#### [Task inputs]

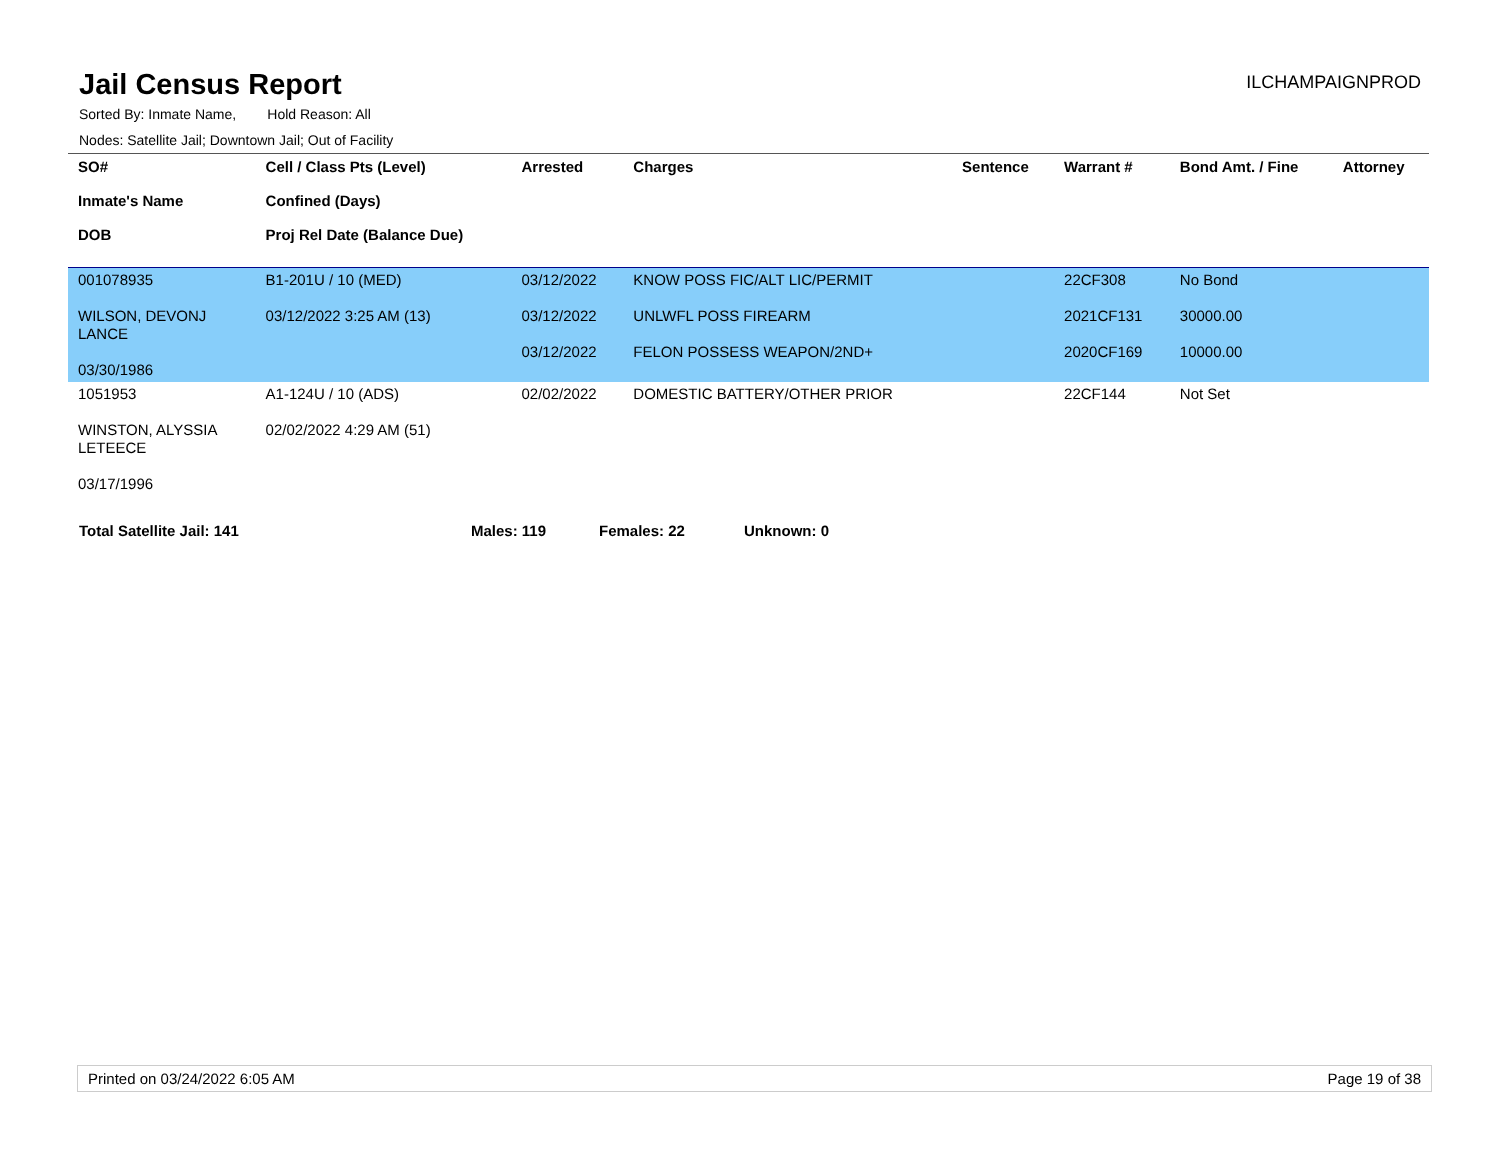Jail Census Report
ILCHAMPAIGNPROD
Sorted By: Inmate Name, Hold Reason: All
Nodes: Satellite Jail; Downtown Jail; Out of Facility
| SO# Inmate's Name DOB | Cell / Class Pts (Level) Confined (Days) Proj Rel Date (Balance Due) | Arrested | Charges | Sentence | Warrant # | Bond Amt. / Fine | Attorney |
| --- | --- | --- | --- | --- | --- | --- | --- |
| 001078935 WILSON, DEVONJ LANCE 03/30/1986 | B1-201U / 10 (MED) 03/12/2022 3:25 AM (13) | 03/12/2022 03/12/2022 03/12/2022 | KNOW POSS FIC/ALT LIC/PERMIT UNLWFL POSS FIREARM FELON POSSESS WEAPON/2ND+ | | 22CF308 2021CF131 2020CF169 | No Bond 30000.00 10000.00 | |
| 1051953 WINSTON, ALYSSIA LETEECE 03/17/1996 | A1-124U / 10 (ADS) 02/02/2022 4:29 AM (51) | 02/02/2022 | DOMESTIC BATTERY/OTHER PRIOR | | 22CF144 | Not Set | |
Total Satellite Jail: 141 Males: 119 Females: 22 Unknown: 0
Printed on 03/24/2022 6:05 AM Page 19 of 38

#### [Prompt]
Output all of the listing above, exactly as given, but without its pictures.

#### [Solution to the problem]
Jail Census Report
ILCHAMPAIGNPROD
Sorted By: Inmate Name, Hold Reason: All
Nodes: Satellite Jail; Downtown Jail; Out of Facility
| SO# Inmate's Name DOB | Cell / Class Pts (Level) Confined (Days) Proj Rel Date (Balance Due) | Arrested | Charges | Sentence | Warrant # | Bond Amt. / Fine | Attorney |
| --- | --- | --- | --- | --- | --- | --- | --- |
| 001078935 WILSON, DEVONJ LANCE 03/30/1986 | B1-201U / 10 (MED) 03/12/2022 3:25 AM (13) | 03/12/2022 03/12/2022 03/12/2022 | KNOW POSS FIC/ALT LIC/PERMIT UNLWFL POSS FIREARM FELON POSSESS WEAPON/2ND+ | | 22CF308 2021CF131 2020CF169 | No Bond 30000.00 10000.00 | |
| 1051953 WINSTON, ALYSSIA LETEECE 03/17/1996 | A1-124U / 10 (ADS) 02/02/2022 4:29 AM (51) | 02/02/2022 | DOMESTIC BATTERY/OTHER PRIOR | | 22CF144 | Not Set | |
Total Satellite Jail: 141 Males: 119 Females: 22 Unknown: 0
Printed on 03/24/2022 6:05 AM Page 19 of 38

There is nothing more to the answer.